Johnny shook his head as the bartender handed him his whiskey. “Not a one.”

“When did you talk to Dale?”

“I’ll fill you in later.” He knocked back the drink and waved the empty glass at the bartender.

“You’re not driving, are you?” Kerney asked, as the bartender approached with the whiskey bottle.

“Hell, yes, I am,” Johnny said as he slid his fresh drink closer. “Stop sounding like a cop. I never figured you for one back in the old days.”

“It’s an honorable profession,” Kerney said. “Tell me what you’ve been doing since you stopped rodeoing.”

Johnny swirled the ice in the glass, deliberately took a small sip, and smiled. “There, is that better? I don’t want to get in trouble with the police chief.”

He put the glass on the bar. “Hell, I didn’t want to stop saddle bronc riding. I was in my prime on the circuit. But after I got kicked in the head for the sixth time, the doctors said if I had one more head trauma it could kill or paralyze me. I had to quit.”

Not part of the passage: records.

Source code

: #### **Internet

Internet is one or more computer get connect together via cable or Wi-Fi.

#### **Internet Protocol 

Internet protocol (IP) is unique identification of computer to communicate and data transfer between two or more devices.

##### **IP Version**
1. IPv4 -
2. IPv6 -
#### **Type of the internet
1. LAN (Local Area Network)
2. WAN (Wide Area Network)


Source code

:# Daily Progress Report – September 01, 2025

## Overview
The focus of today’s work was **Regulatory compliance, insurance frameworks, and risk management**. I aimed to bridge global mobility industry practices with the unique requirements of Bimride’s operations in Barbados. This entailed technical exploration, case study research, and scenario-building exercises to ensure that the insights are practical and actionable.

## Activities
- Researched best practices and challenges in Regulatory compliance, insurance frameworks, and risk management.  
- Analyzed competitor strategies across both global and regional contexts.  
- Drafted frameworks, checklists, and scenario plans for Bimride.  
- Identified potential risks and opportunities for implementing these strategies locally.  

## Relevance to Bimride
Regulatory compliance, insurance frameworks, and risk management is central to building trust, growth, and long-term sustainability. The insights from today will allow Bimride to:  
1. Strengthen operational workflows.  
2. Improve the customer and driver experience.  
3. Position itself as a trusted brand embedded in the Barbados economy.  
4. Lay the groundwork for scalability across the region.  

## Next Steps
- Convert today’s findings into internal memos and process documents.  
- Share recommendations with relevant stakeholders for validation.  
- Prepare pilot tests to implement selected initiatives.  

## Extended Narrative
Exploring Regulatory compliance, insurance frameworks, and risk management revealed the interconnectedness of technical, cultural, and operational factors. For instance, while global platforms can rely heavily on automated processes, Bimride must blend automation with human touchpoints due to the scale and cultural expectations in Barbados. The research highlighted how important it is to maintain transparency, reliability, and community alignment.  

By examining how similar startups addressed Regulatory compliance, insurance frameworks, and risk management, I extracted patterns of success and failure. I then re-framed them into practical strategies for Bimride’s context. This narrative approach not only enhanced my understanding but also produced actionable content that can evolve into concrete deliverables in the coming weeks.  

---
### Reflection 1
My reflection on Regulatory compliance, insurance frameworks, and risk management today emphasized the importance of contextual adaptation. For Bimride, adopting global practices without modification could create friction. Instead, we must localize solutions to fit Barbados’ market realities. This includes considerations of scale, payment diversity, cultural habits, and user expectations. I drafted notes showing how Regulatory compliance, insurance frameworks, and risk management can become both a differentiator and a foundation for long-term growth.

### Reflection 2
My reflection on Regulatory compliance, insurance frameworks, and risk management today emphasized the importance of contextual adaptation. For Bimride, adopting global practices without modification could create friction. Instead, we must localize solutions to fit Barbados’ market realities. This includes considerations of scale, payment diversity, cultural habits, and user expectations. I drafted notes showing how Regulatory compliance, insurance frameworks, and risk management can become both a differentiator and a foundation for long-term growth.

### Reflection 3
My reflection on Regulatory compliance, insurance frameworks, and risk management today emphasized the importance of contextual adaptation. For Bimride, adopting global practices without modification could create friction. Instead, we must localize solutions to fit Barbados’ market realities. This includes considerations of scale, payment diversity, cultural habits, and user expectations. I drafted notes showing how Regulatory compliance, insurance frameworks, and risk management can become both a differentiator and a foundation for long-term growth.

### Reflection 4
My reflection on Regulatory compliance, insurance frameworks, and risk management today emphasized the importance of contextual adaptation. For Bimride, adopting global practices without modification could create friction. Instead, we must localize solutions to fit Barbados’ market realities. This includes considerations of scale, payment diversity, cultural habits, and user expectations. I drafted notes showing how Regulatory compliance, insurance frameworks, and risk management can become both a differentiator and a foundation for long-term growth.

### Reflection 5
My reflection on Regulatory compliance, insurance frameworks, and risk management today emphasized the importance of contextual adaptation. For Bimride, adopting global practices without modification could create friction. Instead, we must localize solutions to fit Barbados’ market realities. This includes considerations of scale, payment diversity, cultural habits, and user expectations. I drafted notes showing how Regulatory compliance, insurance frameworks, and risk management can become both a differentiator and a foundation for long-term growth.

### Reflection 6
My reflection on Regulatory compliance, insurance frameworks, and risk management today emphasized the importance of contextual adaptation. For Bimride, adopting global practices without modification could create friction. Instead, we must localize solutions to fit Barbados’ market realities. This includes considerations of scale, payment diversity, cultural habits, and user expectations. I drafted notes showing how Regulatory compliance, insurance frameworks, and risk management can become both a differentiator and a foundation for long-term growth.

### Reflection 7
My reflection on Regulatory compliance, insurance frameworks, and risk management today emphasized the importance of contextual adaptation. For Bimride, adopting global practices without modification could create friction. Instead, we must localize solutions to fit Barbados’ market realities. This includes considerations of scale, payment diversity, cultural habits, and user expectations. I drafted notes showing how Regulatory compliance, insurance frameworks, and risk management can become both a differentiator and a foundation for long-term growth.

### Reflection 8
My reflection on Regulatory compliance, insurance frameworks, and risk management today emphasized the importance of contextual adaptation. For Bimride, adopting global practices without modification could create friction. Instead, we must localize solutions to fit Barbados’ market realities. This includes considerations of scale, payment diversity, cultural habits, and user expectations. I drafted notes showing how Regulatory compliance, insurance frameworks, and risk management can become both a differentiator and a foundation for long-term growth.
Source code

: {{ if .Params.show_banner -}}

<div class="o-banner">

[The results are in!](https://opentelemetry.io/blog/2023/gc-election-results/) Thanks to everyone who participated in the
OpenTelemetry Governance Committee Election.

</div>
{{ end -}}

“I’m sorry to hear it,” Kerney said.

Johnny shrugged and downed his whiskey. “Back then, twenty-five, thirty years ago, nobody wore protective gear. Nowadays, all the boys wear vests and some are wearing helmets. If that had happened in my day, we would have laughed them out of the arena. Those boys with the helmets look like they should be riding motorcycles, not bulls and bucking horses. But times change, and it’s a damn hard sport on a man’s body, that’s for sure.”

The hostess came to escort them to their table, and they were seated next to a group of eight women loudly discussing a planned fund-raising event for a local charity. Over their noisy chatter Kerney again asked Johnny what he’d been doing over the past years.

“Sports management, for one,” Johnny said, taking a menu from the server, “and media relations. Most of my clients are pro rodeo cowboys, but I’ve got a few up-and-coming country singers in my stable, and some minor league baseball players who have the talent to make it to the big show. But I’m branching out. That’s why I wanted to see you.”